Kuperhatikan gelagat mereka dari kejauhan, semakin serius pembicaraan.Kupaksakan langkahku perlahan mendekati mereka. Ibu Hilda dan anak jalanan itu menyambut langkahku yang menghampiri mereka.”Kok ngobrolnya di sini? Ayo masuk.” Seketika aku memecahkan pembicaraan mereka. Tak banyak basa basi, kami langsung melangkah masuk ke sebuah ruanganLosmen. Kami mulai mengambil posisi duduk di sebuah ruangan itu. Bibi Aan menghampiri kami dengan membawa nampan berisi teh hangat untuk suguhan di atas meja oval memanjang.
“Losmen ini semakin sepi pengunjung sejak kepergian Eyang Putri.” Bibi Aan memulai percakapan. “Bu Aan, kami turut prihatin. Sekiranya ada yang bisa kami bantu, pasti dengan senang hati akan kami bantu untuk membuat Losmen ini ramai pengunjung kembali.” Ibu Hilda menyambut percakapan. “Ini salahku.” Aku menimpali. “Aku dan Laskar memang pemalas.” Aku menambahkan. “Cah Ayu, sudahlah, daripada terus menyesali diri lebih baik kita bahu membahu. Eyangmu banyak berjasa kepadaku.

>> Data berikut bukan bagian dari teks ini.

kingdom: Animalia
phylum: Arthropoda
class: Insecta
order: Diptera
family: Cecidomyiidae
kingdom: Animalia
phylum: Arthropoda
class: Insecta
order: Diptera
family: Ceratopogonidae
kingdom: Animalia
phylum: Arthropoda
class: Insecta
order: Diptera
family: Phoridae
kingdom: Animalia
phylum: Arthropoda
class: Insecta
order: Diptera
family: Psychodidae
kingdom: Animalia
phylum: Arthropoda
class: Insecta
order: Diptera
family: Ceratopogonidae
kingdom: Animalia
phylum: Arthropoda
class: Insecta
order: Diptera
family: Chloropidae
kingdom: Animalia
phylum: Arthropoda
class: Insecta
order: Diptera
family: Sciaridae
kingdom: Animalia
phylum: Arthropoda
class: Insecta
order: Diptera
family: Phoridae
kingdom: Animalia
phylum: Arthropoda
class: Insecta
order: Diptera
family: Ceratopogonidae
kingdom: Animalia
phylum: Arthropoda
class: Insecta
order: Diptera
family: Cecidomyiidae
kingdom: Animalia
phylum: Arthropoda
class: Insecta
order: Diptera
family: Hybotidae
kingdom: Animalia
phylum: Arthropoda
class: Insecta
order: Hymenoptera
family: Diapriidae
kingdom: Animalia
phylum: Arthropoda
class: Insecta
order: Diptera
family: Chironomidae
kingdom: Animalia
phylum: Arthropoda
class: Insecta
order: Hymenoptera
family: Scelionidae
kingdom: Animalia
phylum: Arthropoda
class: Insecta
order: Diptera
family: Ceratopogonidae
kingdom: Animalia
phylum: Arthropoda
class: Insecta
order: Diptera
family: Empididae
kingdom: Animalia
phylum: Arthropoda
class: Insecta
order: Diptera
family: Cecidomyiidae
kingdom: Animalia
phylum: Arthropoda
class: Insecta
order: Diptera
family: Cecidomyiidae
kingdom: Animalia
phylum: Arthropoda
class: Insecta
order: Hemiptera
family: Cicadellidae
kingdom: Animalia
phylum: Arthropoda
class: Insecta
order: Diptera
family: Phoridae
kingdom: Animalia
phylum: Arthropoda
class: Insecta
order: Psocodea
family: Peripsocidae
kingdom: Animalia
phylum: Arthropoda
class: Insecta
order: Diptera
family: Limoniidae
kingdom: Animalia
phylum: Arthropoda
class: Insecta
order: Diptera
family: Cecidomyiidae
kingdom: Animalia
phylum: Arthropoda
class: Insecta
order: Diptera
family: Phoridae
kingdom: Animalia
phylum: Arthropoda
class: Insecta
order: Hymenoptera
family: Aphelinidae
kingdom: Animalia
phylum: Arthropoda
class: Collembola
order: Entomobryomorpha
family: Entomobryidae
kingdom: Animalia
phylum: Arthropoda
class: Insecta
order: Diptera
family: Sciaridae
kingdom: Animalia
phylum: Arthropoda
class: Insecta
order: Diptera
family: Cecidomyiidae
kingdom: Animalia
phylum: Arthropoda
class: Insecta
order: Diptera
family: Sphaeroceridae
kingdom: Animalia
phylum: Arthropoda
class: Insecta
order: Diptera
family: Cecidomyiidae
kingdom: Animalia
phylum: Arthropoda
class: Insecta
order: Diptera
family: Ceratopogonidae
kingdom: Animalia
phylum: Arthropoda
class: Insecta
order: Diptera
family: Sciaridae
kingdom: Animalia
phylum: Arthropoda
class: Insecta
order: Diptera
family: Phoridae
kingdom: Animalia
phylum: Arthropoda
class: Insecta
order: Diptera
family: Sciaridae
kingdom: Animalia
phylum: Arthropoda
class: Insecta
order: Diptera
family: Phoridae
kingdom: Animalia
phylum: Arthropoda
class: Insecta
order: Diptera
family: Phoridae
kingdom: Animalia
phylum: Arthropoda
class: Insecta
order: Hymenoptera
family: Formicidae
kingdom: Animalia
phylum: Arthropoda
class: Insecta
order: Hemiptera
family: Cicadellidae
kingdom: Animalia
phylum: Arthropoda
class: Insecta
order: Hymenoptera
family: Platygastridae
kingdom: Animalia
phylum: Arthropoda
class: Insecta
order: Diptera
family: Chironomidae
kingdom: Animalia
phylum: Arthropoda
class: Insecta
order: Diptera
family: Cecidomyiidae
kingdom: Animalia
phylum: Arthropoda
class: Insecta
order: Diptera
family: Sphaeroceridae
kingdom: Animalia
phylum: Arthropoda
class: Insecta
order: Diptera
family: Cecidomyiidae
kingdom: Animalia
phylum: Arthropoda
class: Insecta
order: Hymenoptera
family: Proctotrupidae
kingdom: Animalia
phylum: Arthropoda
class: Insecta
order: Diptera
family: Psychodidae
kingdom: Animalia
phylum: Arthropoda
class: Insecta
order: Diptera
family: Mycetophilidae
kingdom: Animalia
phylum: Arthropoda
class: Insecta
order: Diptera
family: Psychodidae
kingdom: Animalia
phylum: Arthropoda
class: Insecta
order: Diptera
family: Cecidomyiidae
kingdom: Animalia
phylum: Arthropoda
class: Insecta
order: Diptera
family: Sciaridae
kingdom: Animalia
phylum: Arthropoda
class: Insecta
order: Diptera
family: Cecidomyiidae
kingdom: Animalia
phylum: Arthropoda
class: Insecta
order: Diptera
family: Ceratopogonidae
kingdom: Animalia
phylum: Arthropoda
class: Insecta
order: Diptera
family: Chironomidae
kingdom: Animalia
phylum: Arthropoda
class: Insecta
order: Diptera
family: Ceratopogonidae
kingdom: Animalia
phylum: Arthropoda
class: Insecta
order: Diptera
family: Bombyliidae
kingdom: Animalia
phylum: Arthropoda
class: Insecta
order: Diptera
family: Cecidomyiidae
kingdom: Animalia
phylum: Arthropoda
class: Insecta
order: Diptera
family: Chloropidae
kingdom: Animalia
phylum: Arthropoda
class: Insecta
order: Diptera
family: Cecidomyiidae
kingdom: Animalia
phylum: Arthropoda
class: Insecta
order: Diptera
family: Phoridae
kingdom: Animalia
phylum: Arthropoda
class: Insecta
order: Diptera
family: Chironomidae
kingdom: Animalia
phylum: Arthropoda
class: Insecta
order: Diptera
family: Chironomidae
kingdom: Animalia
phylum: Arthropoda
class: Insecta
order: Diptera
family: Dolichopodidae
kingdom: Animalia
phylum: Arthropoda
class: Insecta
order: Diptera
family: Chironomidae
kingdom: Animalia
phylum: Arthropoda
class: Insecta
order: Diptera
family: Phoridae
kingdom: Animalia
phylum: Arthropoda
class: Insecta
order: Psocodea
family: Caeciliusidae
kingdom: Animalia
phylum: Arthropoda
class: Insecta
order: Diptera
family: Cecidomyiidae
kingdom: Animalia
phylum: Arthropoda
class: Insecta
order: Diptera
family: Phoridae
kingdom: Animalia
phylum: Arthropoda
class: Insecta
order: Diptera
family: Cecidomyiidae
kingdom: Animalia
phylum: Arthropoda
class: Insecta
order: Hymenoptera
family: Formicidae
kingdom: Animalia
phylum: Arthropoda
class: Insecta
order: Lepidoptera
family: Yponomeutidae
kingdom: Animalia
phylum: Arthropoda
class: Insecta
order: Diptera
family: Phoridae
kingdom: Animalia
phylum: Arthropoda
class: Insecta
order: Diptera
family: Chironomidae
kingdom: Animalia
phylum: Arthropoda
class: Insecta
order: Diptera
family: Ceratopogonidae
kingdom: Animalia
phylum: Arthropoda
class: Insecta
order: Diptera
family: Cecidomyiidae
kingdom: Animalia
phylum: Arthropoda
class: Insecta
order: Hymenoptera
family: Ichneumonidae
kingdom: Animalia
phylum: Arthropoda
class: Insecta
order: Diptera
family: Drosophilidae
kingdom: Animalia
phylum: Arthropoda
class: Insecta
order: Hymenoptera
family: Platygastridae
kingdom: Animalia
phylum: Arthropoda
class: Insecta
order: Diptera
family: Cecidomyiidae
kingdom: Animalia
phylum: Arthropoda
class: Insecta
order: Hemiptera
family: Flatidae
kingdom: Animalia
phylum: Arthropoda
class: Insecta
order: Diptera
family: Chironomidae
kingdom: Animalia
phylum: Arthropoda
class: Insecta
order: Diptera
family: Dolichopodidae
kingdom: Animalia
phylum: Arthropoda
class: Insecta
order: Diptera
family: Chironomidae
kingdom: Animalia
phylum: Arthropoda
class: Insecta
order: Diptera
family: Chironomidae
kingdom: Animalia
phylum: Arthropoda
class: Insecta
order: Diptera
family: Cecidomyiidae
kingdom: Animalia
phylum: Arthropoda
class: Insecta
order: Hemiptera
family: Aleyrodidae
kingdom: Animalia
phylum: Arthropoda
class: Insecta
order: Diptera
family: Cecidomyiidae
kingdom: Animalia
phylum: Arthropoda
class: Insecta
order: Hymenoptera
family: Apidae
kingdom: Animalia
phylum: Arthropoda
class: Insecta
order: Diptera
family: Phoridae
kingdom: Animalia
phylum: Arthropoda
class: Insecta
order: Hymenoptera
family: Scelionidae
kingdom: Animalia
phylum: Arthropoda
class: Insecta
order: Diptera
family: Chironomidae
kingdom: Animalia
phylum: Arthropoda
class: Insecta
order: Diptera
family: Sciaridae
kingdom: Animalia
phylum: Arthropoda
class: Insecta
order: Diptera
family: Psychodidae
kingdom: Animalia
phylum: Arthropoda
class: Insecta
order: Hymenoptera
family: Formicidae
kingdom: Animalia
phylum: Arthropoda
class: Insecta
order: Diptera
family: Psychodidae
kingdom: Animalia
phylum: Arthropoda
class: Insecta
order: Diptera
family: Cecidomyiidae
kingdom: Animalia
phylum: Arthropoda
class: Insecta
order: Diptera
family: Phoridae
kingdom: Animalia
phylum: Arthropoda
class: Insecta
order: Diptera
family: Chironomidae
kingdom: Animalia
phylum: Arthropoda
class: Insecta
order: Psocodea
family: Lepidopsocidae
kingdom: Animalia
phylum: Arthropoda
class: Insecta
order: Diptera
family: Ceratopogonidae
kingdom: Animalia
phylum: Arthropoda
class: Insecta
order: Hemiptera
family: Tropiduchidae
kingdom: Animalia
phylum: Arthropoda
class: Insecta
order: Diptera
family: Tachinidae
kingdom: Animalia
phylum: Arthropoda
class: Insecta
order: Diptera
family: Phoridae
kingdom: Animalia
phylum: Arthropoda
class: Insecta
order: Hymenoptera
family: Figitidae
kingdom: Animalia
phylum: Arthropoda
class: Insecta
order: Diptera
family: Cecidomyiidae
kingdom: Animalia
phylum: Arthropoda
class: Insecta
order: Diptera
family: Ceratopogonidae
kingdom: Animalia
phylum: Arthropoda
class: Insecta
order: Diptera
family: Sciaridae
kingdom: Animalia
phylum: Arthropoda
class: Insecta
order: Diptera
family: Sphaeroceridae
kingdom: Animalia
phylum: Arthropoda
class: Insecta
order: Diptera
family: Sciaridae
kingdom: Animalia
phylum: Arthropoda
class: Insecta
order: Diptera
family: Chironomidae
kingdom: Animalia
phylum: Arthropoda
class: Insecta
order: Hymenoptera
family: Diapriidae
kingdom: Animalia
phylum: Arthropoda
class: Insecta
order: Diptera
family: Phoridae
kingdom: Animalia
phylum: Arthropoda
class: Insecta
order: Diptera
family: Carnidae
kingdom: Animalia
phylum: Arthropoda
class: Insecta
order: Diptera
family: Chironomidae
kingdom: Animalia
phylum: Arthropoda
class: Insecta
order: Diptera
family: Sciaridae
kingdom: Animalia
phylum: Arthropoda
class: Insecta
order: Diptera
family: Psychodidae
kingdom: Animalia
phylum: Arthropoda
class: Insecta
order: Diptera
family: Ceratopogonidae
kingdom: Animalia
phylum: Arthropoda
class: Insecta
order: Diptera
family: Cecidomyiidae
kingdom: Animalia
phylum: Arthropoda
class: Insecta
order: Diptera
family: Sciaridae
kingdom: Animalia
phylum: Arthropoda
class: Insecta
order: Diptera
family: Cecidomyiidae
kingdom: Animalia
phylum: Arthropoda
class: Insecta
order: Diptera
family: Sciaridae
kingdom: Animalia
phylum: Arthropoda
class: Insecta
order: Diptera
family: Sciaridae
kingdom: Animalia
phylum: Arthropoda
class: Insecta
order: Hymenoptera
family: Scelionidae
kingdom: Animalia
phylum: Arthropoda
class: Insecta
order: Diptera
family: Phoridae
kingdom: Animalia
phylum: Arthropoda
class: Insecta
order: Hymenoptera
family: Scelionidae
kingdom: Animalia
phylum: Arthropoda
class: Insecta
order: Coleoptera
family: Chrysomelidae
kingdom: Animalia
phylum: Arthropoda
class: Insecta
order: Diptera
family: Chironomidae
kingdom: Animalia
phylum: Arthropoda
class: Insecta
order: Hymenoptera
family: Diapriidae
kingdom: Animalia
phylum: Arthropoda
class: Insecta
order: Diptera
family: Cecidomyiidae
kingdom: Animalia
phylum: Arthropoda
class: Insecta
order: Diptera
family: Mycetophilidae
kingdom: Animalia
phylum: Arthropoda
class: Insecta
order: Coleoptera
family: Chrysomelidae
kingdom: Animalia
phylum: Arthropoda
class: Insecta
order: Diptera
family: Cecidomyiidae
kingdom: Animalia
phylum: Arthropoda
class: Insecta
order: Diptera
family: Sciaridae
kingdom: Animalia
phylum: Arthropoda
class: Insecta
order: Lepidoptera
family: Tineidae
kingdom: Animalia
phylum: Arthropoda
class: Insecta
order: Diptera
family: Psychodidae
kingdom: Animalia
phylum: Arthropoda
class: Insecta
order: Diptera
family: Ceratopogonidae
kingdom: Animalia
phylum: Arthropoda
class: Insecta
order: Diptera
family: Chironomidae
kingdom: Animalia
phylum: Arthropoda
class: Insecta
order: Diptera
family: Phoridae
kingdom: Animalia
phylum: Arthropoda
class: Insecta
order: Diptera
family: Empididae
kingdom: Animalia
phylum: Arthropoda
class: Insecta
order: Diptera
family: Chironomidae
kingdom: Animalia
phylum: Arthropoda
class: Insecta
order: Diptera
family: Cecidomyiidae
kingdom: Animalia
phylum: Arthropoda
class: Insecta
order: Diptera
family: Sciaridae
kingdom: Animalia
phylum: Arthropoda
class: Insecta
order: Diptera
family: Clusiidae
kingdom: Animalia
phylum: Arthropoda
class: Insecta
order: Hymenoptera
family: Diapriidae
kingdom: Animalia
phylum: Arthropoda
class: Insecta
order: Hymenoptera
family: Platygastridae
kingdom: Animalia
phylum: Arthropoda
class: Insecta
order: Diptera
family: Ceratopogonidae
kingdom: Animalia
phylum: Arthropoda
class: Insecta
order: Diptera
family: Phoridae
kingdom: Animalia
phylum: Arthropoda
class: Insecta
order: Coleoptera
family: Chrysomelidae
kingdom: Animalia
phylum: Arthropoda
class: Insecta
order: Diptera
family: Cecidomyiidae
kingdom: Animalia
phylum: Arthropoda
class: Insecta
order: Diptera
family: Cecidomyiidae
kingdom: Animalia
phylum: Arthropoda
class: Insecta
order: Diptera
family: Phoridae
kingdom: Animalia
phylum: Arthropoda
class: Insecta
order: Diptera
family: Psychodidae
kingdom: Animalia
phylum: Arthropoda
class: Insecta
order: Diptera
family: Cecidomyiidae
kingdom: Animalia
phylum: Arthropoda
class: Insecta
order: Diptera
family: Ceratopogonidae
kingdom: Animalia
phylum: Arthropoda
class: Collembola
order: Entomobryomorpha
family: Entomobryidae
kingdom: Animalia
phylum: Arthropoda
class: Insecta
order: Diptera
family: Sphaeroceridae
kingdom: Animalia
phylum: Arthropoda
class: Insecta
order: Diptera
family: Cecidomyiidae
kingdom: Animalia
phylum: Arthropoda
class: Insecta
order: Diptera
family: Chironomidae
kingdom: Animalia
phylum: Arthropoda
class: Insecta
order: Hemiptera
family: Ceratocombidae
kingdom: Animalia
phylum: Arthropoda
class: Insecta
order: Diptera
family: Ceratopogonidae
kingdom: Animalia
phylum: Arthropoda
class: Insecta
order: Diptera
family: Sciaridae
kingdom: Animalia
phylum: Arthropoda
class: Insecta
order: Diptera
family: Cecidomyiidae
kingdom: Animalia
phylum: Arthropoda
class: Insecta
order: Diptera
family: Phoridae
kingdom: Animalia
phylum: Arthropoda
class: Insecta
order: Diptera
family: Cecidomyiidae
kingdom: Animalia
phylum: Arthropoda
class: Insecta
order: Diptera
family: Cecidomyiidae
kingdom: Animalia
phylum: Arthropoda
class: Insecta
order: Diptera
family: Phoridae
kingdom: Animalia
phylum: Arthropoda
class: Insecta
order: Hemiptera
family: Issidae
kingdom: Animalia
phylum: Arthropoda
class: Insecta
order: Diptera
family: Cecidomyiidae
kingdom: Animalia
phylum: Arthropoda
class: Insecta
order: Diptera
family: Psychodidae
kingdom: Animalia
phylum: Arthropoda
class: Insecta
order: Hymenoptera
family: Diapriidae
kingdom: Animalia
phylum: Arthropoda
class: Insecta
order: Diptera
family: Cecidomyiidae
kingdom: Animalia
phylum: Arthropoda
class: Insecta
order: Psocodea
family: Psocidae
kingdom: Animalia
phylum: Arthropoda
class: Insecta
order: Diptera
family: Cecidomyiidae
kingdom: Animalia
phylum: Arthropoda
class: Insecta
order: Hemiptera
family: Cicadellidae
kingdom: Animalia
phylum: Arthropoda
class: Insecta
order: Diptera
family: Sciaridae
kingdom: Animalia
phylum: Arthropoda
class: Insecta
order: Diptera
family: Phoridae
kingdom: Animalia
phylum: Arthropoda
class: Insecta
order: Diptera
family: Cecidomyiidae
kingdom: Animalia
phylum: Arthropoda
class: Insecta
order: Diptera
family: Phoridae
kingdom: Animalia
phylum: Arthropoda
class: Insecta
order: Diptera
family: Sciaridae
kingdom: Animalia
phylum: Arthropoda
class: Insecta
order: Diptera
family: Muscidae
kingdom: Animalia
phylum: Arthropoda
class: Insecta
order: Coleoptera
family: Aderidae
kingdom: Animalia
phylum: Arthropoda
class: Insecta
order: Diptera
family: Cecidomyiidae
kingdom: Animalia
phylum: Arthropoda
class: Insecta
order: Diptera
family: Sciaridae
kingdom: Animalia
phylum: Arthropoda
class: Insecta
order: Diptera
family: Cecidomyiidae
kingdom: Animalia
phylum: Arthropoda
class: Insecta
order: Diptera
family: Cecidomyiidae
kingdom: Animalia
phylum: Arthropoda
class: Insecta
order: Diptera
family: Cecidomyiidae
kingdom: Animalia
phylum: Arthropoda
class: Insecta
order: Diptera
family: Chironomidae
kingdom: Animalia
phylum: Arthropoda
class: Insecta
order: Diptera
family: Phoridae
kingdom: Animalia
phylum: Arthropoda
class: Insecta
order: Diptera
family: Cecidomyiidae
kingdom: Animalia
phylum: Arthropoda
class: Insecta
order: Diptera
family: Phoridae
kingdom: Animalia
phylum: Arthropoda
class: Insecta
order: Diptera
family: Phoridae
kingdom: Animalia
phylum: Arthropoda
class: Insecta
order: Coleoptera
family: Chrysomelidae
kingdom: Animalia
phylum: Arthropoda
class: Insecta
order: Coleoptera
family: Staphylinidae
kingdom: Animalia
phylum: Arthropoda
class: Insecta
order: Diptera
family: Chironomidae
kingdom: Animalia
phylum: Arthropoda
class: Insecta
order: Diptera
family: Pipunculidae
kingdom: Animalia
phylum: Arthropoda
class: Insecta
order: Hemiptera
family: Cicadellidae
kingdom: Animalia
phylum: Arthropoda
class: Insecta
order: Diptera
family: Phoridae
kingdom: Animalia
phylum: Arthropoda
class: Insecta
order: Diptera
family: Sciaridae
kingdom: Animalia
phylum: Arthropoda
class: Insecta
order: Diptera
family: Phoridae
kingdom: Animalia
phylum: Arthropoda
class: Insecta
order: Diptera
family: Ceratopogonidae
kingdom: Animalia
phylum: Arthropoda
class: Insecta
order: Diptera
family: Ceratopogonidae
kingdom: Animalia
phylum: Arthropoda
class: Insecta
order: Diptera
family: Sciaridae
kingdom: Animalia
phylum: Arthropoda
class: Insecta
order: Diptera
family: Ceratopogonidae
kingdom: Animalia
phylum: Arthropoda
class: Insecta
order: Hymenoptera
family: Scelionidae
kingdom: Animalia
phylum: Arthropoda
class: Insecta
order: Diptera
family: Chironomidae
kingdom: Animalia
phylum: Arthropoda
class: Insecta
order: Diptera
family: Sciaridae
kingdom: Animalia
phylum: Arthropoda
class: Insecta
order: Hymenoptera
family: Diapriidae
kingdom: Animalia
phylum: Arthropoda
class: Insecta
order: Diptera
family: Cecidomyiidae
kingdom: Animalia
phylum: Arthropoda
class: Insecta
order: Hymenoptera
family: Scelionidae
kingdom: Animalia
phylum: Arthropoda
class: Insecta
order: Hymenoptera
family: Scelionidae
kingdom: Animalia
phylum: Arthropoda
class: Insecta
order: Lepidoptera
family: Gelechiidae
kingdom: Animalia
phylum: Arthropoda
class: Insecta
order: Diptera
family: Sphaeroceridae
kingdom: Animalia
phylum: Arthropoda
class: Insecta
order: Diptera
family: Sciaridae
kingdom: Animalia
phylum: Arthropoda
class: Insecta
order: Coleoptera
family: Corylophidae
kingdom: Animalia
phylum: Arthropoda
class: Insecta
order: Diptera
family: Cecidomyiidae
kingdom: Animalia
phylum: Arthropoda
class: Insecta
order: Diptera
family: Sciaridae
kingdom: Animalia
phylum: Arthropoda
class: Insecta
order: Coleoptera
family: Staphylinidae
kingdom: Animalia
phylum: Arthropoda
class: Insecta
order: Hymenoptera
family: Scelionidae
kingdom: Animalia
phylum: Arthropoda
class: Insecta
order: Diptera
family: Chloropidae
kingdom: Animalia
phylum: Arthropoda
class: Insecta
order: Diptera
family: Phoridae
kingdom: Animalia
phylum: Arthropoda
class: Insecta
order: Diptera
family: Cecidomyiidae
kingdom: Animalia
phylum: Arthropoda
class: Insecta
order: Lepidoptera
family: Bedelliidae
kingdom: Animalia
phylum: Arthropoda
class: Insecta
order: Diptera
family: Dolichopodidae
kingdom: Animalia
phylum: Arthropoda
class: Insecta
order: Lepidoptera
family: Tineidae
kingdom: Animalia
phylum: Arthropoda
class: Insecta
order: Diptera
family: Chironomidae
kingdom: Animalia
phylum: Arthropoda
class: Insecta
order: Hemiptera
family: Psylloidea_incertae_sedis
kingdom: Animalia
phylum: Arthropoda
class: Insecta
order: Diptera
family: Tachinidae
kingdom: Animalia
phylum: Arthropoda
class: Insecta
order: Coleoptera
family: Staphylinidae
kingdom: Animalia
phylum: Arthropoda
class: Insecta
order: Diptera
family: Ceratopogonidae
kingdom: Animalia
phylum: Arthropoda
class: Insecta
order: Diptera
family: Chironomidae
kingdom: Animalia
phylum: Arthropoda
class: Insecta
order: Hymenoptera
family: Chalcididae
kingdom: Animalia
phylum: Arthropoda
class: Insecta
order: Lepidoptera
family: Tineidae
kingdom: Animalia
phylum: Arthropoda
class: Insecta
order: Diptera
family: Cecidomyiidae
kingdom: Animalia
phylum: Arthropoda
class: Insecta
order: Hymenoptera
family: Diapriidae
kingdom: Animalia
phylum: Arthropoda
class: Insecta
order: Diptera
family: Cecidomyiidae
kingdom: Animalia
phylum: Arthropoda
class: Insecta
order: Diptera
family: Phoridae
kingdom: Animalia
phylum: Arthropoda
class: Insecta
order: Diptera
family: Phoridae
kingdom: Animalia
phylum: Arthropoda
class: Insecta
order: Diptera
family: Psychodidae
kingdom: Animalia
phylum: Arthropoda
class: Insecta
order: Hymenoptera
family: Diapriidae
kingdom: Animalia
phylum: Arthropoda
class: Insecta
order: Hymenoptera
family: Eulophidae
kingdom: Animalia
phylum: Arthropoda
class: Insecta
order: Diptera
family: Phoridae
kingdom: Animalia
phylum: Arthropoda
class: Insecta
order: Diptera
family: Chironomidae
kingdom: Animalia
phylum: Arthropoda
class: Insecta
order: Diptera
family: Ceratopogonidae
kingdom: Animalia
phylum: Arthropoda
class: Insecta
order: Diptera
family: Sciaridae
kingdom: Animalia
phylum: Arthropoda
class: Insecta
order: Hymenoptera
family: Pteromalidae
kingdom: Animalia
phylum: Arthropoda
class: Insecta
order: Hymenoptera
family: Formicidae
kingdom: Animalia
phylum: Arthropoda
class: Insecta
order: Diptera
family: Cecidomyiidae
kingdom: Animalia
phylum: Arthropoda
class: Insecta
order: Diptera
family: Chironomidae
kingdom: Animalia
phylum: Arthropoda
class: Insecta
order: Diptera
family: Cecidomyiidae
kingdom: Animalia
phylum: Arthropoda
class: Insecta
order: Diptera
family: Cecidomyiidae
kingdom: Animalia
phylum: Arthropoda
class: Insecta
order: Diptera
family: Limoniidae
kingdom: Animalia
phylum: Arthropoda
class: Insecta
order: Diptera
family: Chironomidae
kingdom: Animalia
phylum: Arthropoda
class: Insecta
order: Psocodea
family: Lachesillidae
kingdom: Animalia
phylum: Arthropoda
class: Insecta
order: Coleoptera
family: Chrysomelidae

Aku tidak akan melupakan kebaikan-kebaikan Eyangmu.” Ibu Hilda berkisah. Konon Ibu Hilda pernah ditolong oleh Eyang Putri. Kala itu Ibu Hilda tertimpa musibah, rumahnya habis dilalap api. Ia, suami, dan dua orang anaknya yang masih kecil-kecil diberikan tempat untuk berteduh selama beberapa bulan. Perlahan Ia dan suaminya membangun rumah kecil di sekitar Losmen Eyang Putri. Waktu semakin berjalan, anak-anak Ibu Hilda kini telah dewasa dan semuanya bekerja di luar kota. Itulah awal mula Ibu Hilda menjadi kawan erat Eyang Putri.